The Vortex script can be downloaded here DrugName2SMILEScir.vpy

ChemSpider

ChemSpider is a free chemical structure database providing fast access to over 58 million structures, properties, and associated information. There are also a series of web services that provide access to the data.

The ChemSpider webservices are a powerful suite of tools that provide access to many of the commonly used features of ChemSpider through Application Programming Interfaces (APIs). The webservices make it possible to enrich your Apps, your website, your in-house data systems and data workflow tools.

To access this web service you will need to register and obtain a security token. Registration does also give you access to a wide range of web services covering structure and spectra searching, and generic conversion between chemical file formats. If you are a Python user you should also look at ChemSciPy. If you use PIP then installation is straightforward.

pip install chemspipy

For many tasks that you might want to perform on ChemSpider (searches etc), there is no need to have a ChemSpider User account. However, if you want to save Results sets, Curate records, add Data or use certain Web services, then you will need to have a ChemSpider account linked to an RSC ID.

You will need to edit the downloaded script to enter your security token.

The Vortex Script

# Python imports
import httplib
import urllib2
import urllib
from xml.etree import ElementTree as etree

# Vortex imports
import com.dotmatics.vortex.util.Util as Util
import com.dotmatics.vortex.mol2img.jni.genImage as genImage
import com.dotmatics.vortex.mol2img.Mol2Img as mol2Img
import jarray
import binascii
import string
import os
import sys

input_label = swing.JLabel("Name column (for input)")
input_cb = workspace.getColumnComboBox()
panel = swing.JPanel()

layout.fill(panel, input_label, 0, 0)
layout.fill(panel, input_cb,    1, 0)

ret = vortex.showInDialog(panel, "Choose Drug Name Column column")

# You need to replace with your security token
token = 'Your Security Token'

if ret == vortex.OK:
    input_idx = input_cb.getSelectedIndex()

    if input_idx == 0:
        vortex.alert("you must choose a column")
    else:
        col = vtable.getColumn(input_idx - 1)

        colsmi = vtable.findColumnWithName('SMILES', 1)
        colcsid = vtable.findColumnWithName('CSID', 1)
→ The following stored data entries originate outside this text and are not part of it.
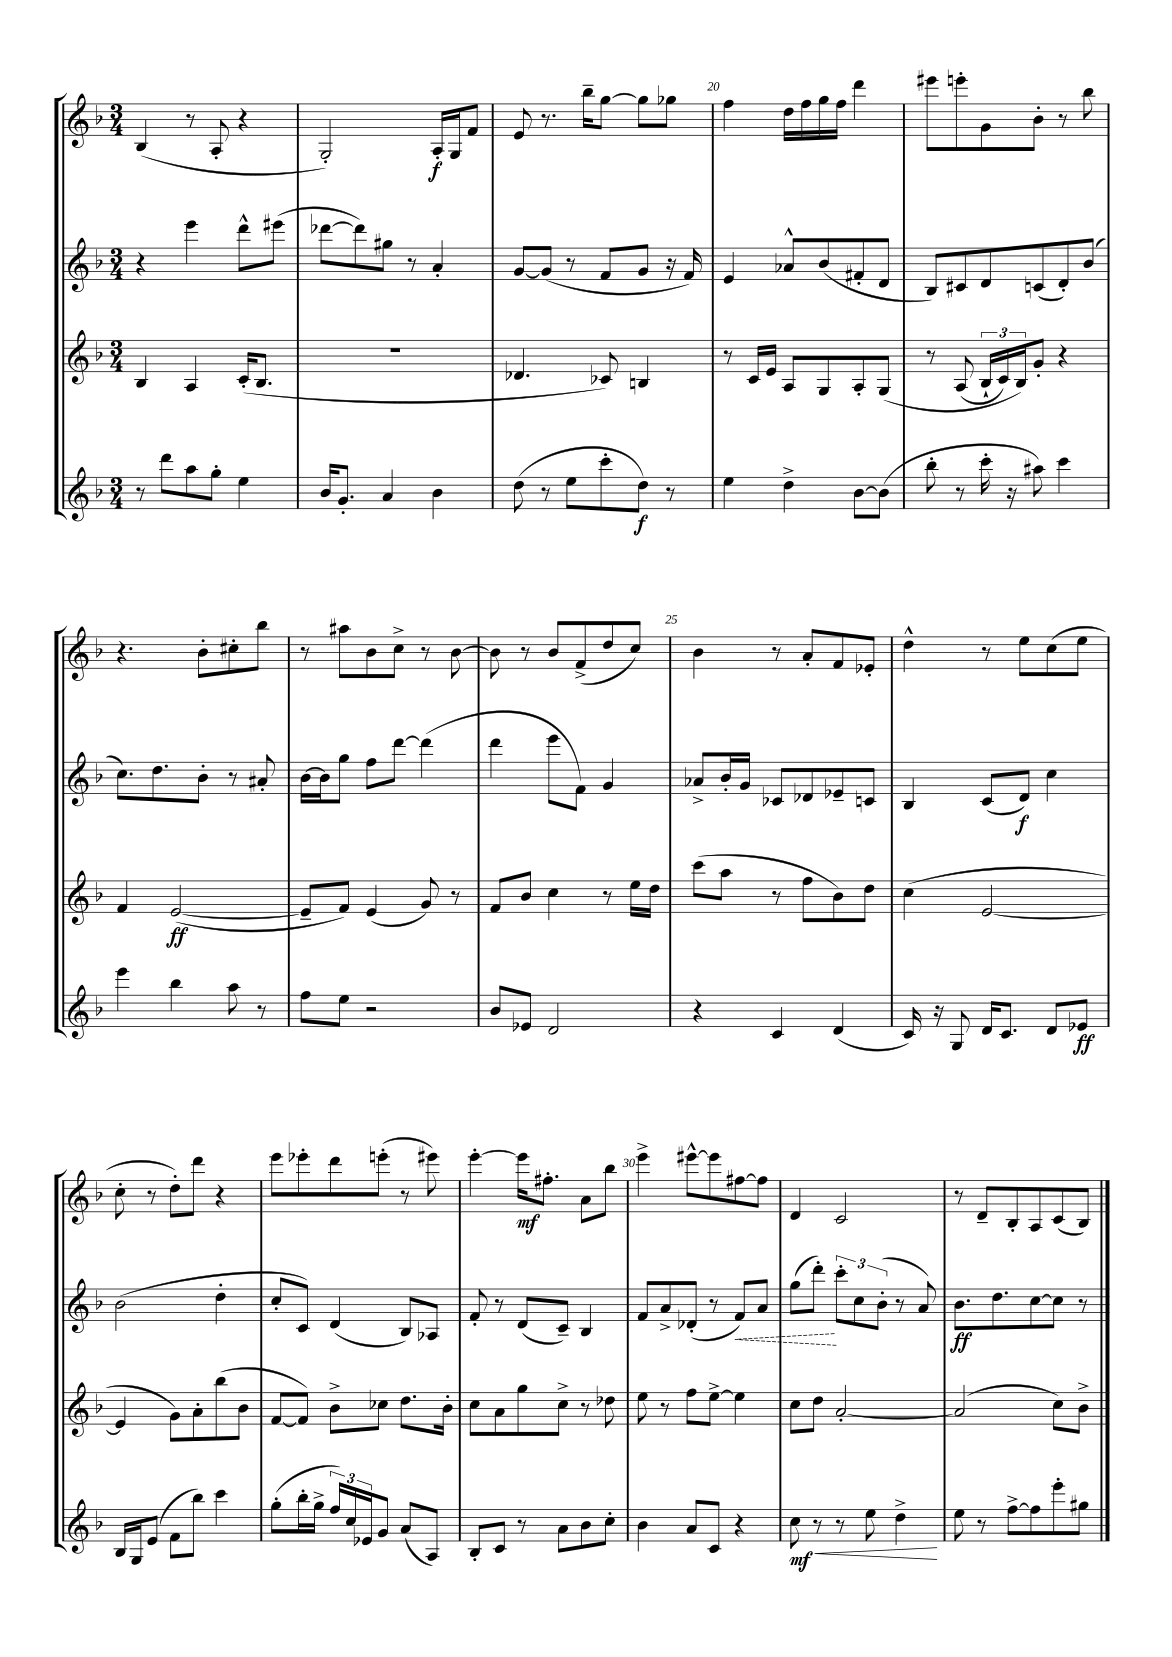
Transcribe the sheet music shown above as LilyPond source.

<<
\new StaffGroup <<
\new Staff = "s0" {
    \clef treble \key f \major \numericTimeSignature \time 3/4
    bes4( r8 a8-. r4 |
    g2-.) a16-.\f g16 f'8 |
    e'8 r8. bes''16-- g''8~ g''8 ges''8 |
    f''4 d''16 f''16 g''16 f''16 d'''4 |
    eis'''8 e'''8-. g'8 bes'8-. r8 bes''8 |
    r4. bes'8-. cis''8-. bes''8 |
    r8 ais''8 bes'8 c''8-> r8 bes'8~ |
    bes'8 r8 bes'8 f'8->( d''8 c''8) |
    bes'4 r8 a'8-. f'8 ees'8-. |
    d''4-^ r8 e''8 c''8( e''8 |
    c''8-. r8 d''8-.) d'''8 r4 |
    e'''8 ees'''8-. d'''8 e'''8-.( r8 eis'''8) |
    e'''4~-. e'''16\mf fis''8.-. a'8 bes''8 |
    e'''4-> eis'''8~-^ eis'''8 fis''8~ fis''8 |
    d'4 c'2 |
    r8 d'8-- bes8-. a8 c'8( bes8) \bar "|." |
}
\new Staff = "s1" {
    \clef treble \key f \major \numericTimeSignature \time 3/4
    r4 e'''4 d'''8-^ eis'''8( |
    des'''8~ des'''8) gis''8 r8 a'4-. |
    g'8~ g'8( r8 f'8 g'8 r16 f'16) |
    e'4 aes'8-^ bes'8( fis'8-. d'8 |
    bes8) cis'8 d'8 c'8( d'8-.) bes'8( |
    c''8.) d''8. bes'8-. r8 ais'8-. |
    bes'16~ bes'16 g''8 f''8 d'''8~ d'''4( |
    d'''4 e'''8 f'8) g'4 |
    aes'8-> bes'16-. g'16 ces'8 des'8 ees'8-- c'8 |
    bes4 c'8( d'8\f) c''4 |
    bes'2( d''4-. |
    c''8-. c'8) d'4( bes8) aes8 |
    f'8-. r8 d'8( c'8--) bes4 |
    f'8 a'8-> des'8-.( r8 \once \override Hairpin.style = #'dashed-line f'8\<) a'8 |
    g''8( d'''8-.\!) \tuplet 3/2 { c'''8-. c''8 bes'8-.( } r8 a'8) |
    bes'8.\ff d''8. c''8~ c''8 r8 \bar "|." |
}
\new Staff = "s2" {
    \clef treble \key f \major \numericTimeSignature \time 3/4
    bes4 a4 c'16-.( bes8. |
    R2. |
    des'4. ces'8) b4 |
    r8 c'16 e'16 a8 g8 a8-. g8\( |
    r8 a8( \tuplet 3/2 { bes16-! c'16) bes16\) } g'8-. r4 |
    f'4 e'2~\ff( |
    e'8-- f'8) e'4( g'8) r8 |
    f'8 bes'8 c''4 r8 e''16 d''16 |
    c'''8( a''8 r8 f''8 bes'8) d''8 |
    c''4( e'2~ |
    e'4 g'8) a'8-. bes''8( bes'8 |
    f'8~ f'8) bes'8-> ces''8 d''8. bes'16-. |
    c''8 a'8 g''8 c''8-> r8 des''8 |
    e''8 r8 f''8 e''8~-> e''4 |
    c''8 d''8 a'2~-. |
    a'2( c''8) bes'8-> \bar "|." |
}
\new Staff = "s3" {
    \clef treble \key f \major \numericTimeSignature \time 3/4
    r8 d'''8 a''8 g''8-. e''4 |
    bes'16 g'8.-. a'4 bes'4 |
    d''8( r8 e''8 c'''8-. d''8\f) r8 |
    e''4 d''4-> bes'8~ bes'8( |
    bes''8-. r8 c'''16-. r16 ais''8) c'''4 |
    e'''4 bes''4 a''8 r8 |
    f''8 e''8 r2 |
    bes'8 ees'8 d'2 |
    r4 c'4 d'4( |
    c'16) r16 g8 d'16 c'8. d'8 ees'8\ff |
    bes16 g16 e'8( f'8 bes''8) c'''4 |
    g''8-.( bes''16-. g''16-> \tuplet 3/2 { f''16) c''16 ees'16 } g'8 a'8( a8) |
    bes8-. c'8 r8 a'8 bes'8 c''8-. |
    bes'4 a'8 c'8 r4 |
    c''8\mf\< r8 r8 e''8 d''4->\! |
    e''8 r8 f''8~-> f''8 e'''8-. gis''8 \bar "|." |
}
>>
>>
\layout { \context { \Score currentBarNumber = #17 \override BarNumber.break-visibility = ##(#f #t #t) barNumberVisibility = #(every-nth-bar-number-visible 5) } }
        rows = vtable.getRealRowCount()
        fails = []
        for r in range(0, int(rows)):
            drugName = col.getValueAsString(r)



            encoded_name = urllib.quote(drugName)
            mystr = "http://www.chemspider.com/Search.asmx/SimpleSearch?query=%s&token=%s" % (encoded_name, token)
            try:
                myreturn = urllib2.urlopen(mystr).read()
                tree = etree.fromstring(myreturn)
                csid_el = tree.find('{http://www.chemspider.com/}int')
                if csid_el is None:
                    continue
                colcsid.setValueFromString(r, csid_el.text)
                info_url = "http://www.chemspider.com/Search.asmx/GetCompoundInfo?CSID=%s&token=%s" % (csid_el.text, token)
                info_response = urllib2.urlopen(info_url)
                tree = etree.parse(info_response)
                smiles = tree.getroot().find('{http://www.chemspider.com/}SMILES').text
                #colsmi = vtable.findColumnWithName('SMILES', 1)
                colsmi.setValueFromString(r, smiles)
            except urllib2.HTTPError:
                #fails.append(drugName)
                continue
            except urllib2.URLError:
            #fails.append(drugName)
                continue
            except httplib.HTTPException:
                #fails.append(drugName)
                continue

vtable.fireTableStructureChanged()

The Vortex script can be downloaded here DrugName2SMILESchemspider.vpy

Comparison of scripts

As you can see from the table below, OPSIN was by far the fastest. OPSIN ran through the workspace of nearly 14,000 structures in 5 seconds, however there were just over 1,500 names for which structures could not be assigned. ChemSpider identified the majority of structures from the names but was considerably slower. The chemical Identifier resolver left just under 1000 structures unresolved and was the slowest of the three methods. It should be noted however the performance of the web services will be dependent on network traffic and the load on the web server.

OPSIN
CIR
Chemspider
Time
5 sec
4h 30min
1h 50min
Unresolved
1571
939
161


I found that depending on the time of day sometimes the web servers stopped responding on long runs, if you are going to be looking up more than a few thousand names I'd recommend that you split it into chunks to avoid overloading the web server.

Change

for r in range(0, int(rows)):

to

for r in range(0, 4000):

then

for r in range(4000, 8000):

etc.


It is important to note that OPSIN converts the chemical name to a structure, whilst CIR and ChemSpider are lookup services. So whilst OPSIN will be able to convert the chemical names of any novel molecules to structures, the look up services will only be able to provide structures that exist in the database. However the databases will also contain synonyms, trivial names and trade names that could be used to identify a molecule, OPSIN was not designed to use these as input.

Page Updated 12 January 2016